La città della danza

Lugano si propone come ideale ponte di confronto tra Svizzera, Europa e Nordamerica
/ 13.06.2022
di Giorgio Thoeni

Per un’intera settimana a fine maggio, Lugano si è trasformata in una piccola capitale della danza con la prima edizione di Lugano Dance Project, un festival diffuso negli spazi del LAC e in altri luoghi, alcuni dei quali hanno ospitato per la prima volta uno spettacolo dal vivo.

L’iniziativa, voluta da Michel Gagnon con la collaborazione di Lorenzo Conti e Carmelo Rifici, larvatamente ispirata alla storica esperienza della comunità utopica di Laban al Monte Verità, ha riunito alcune delle più originali espressioni della danza contemporanea e nuove produzioni di tre coreografe: la canadese Virginie Brunelle, l’angloamericana Annie Hanauer e la svizzera Lea Moro.

«Abbiamo deciso di investire sulla danza in quanto disciplina universale che riassume l’insieme delle arti, tra arte, gesto e movimento», ha dichiarato Gagnon nel presentare la manifestazione, sottolineando quanto la proposta sia anche una sorta di sintesi della sua vita professionale, una base su cui costruire un ideale ponte di confronto e pensiero tra Svizzera, Europa e Nordamerica.

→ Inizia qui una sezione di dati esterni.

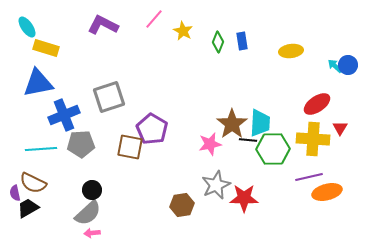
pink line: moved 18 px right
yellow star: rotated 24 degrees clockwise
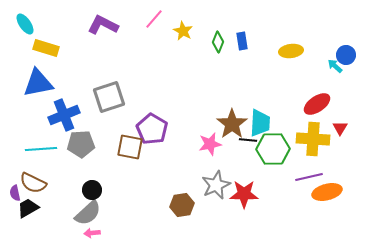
cyan ellipse: moved 2 px left, 3 px up
blue circle: moved 2 px left, 10 px up
red star: moved 4 px up
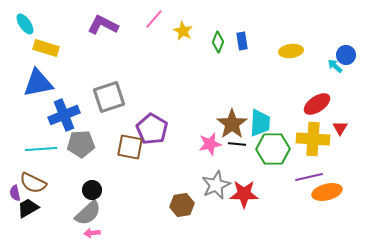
black line: moved 11 px left, 4 px down
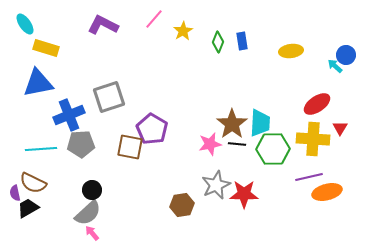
yellow star: rotated 12 degrees clockwise
blue cross: moved 5 px right
pink arrow: rotated 56 degrees clockwise
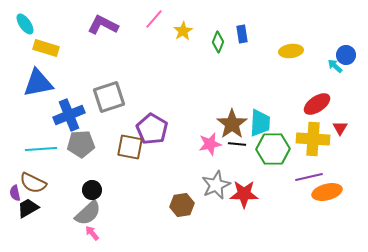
blue rectangle: moved 7 px up
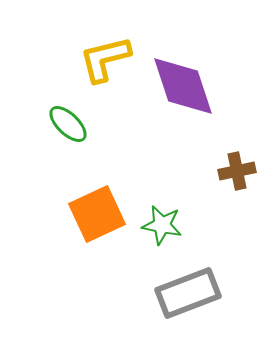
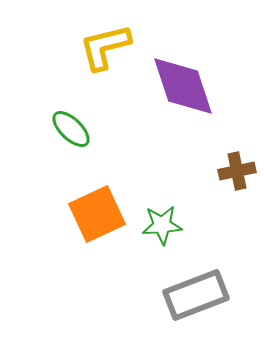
yellow L-shape: moved 12 px up
green ellipse: moved 3 px right, 5 px down
green star: rotated 15 degrees counterclockwise
gray rectangle: moved 8 px right, 2 px down
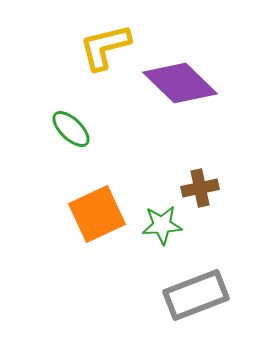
purple diamond: moved 3 px left, 3 px up; rotated 28 degrees counterclockwise
brown cross: moved 37 px left, 17 px down
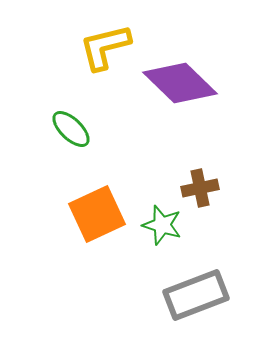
green star: rotated 21 degrees clockwise
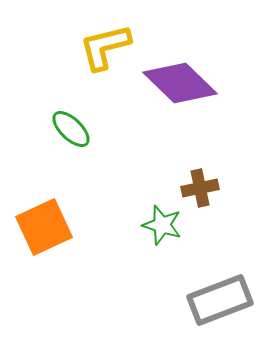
orange square: moved 53 px left, 13 px down
gray rectangle: moved 24 px right, 5 px down
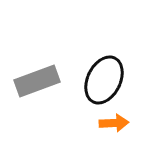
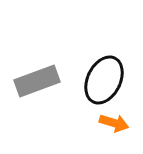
orange arrow: rotated 20 degrees clockwise
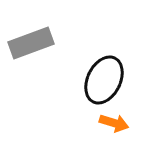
gray rectangle: moved 6 px left, 38 px up
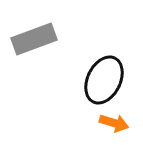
gray rectangle: moved 3 px right, 4 px up
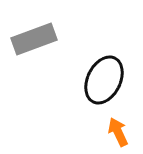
orange arrow: moved 4 px right, 9 px down; rotated 132 degrees counterclockwise
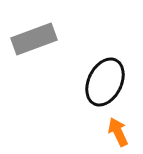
black ellipse: moved 1 px right, 2 px down
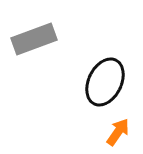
orange arrow: rotated 60 degrees clockwise
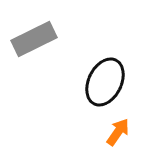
gray rectangle: rotated 6 degrees counterclockwise
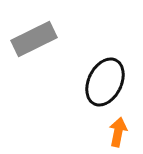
orange arrow: rotated 24 degrees counterclockwise
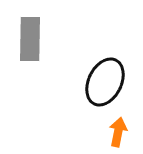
gray rectangle: moved 4 px left; rotated 63 degrees counterclockwise
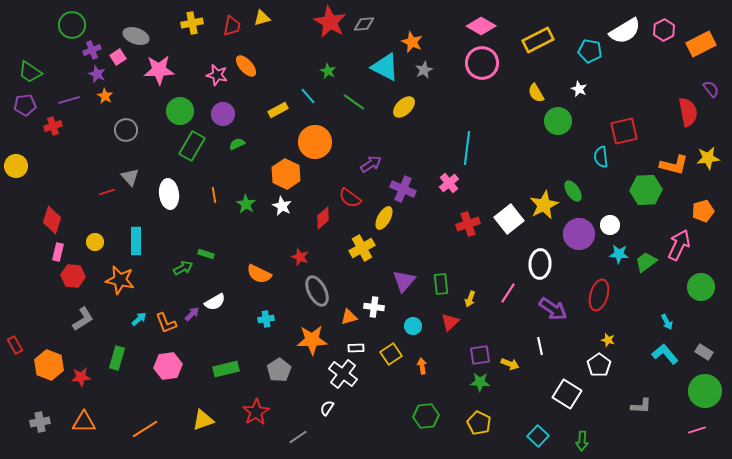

Un bella ambizione, soprattutto per un territorio che ha sempre faticato a investire in modo continuativo sulla danza contemporanea.

Per inaugurare i numerosi appuntamenti, il Festival ha colto l’occasione per presentare Tanzfaktor, una selezione di progetti di compagnie emergenti proposta da RESO, la rete svizzera della danza. Una scelta operata su 70 candidature che ha schierato le coreografie di Lisa Laurent & Mattéo Trutat, Luca Signoretti, Alba Castillo e Lucas del Rio. Quattro pezzi brevi di grande fisicità e dall’ottimo livello tecnico pur nella loro diversità, una caratteristica diffusa in un festival che ha voluto proporre una serie di originali paradigmi artistici e cambi di registro. Fattori interessanti che, come per la musica, trasformano quest’arte in un’esperienza, a patto di lasciarsi trasportare da una fruizione spesso associata a un’estetica della lentezza.

Per ricordare il Festival non servono pagelle se in una retrospettiva ci si accontenta di caleidoscopiche istantanee e sensazioni. A cominciare da Suite Zero di Simona Bertozzi, un progetto fra i più esperienziali e intensi del festival, una raffinata ricerca sul rapporto fra musica e corpo danzante nella trasformazione dell’equilibrio in un’entità eterea, leggera e al contempo palpabile. Non ha invece sorpreso oltre misura Fables di Virginie Brunelle, spettacolo ispirato all’esperienza del Monte Verità. L’attesa coreografa canadese ha proposto una lettura spettacolare della cifra labaniana con un omaggio nel suo stile: fisico, corale ma dagli effetti discutibili.

Sono stati molto seguiti gli appuntamenti con la brasiliana Ana Pi, empatica allo stato puro, elegante e lieve per narrazioni sulle danze urbane accanto a una ricerca poetica e politica su Haiti fra simbolismi ancestrali e odierni. La pluripremiata belga Cindy Van Acker ha presentato quattro assoli fra la sede della Società di Navigazione e il Lido di Lugano, inediti site-specific per elaborate scomposizioni corporee.

Bella e intensa l’immersione contemplativa della coreografa fiorentina Cristina Kristal Rizzo nella solitudine espressiva neoclassica museale grazie alla bellezza regale di Megumi Eda nell’ala del MASI affacciata sul lago. Annie Hanauer ha proposto (con Teatro Danzabile e nell'ambito del festival della sanza Steps, realizzato dal Percento culturale Migros) un’ipnotica lenta meditazione sullo spazio, utopia per conquiste inclusive nella disabilità.

Due progetti svizzeri hanno infine siglato la manifestazione. Anzitutto l’applaudito sequel sull’invisibile di Lorena Dozio che con Come un salto immobile percorre i suoi mondi trasversali alla ricerca dei rapporti fra corpo, silenzio, suono e narrazione, un’audiodanza dove l’immaterialità diventa movimento dalle tracce impressioniste. Convincente anche il progetto di Lea Moro con i suoi danzatori per l’iperventilatoria Another Breathe, metafora sul respiro, motore mozzafiato e minimalista per una sopravvivenza ambientale.

Fra spettacoli, happening e laboratori, un programma che ha lasciato intendere quanto Lugano Dance Project voglia diventare una vetrina anche in futuro.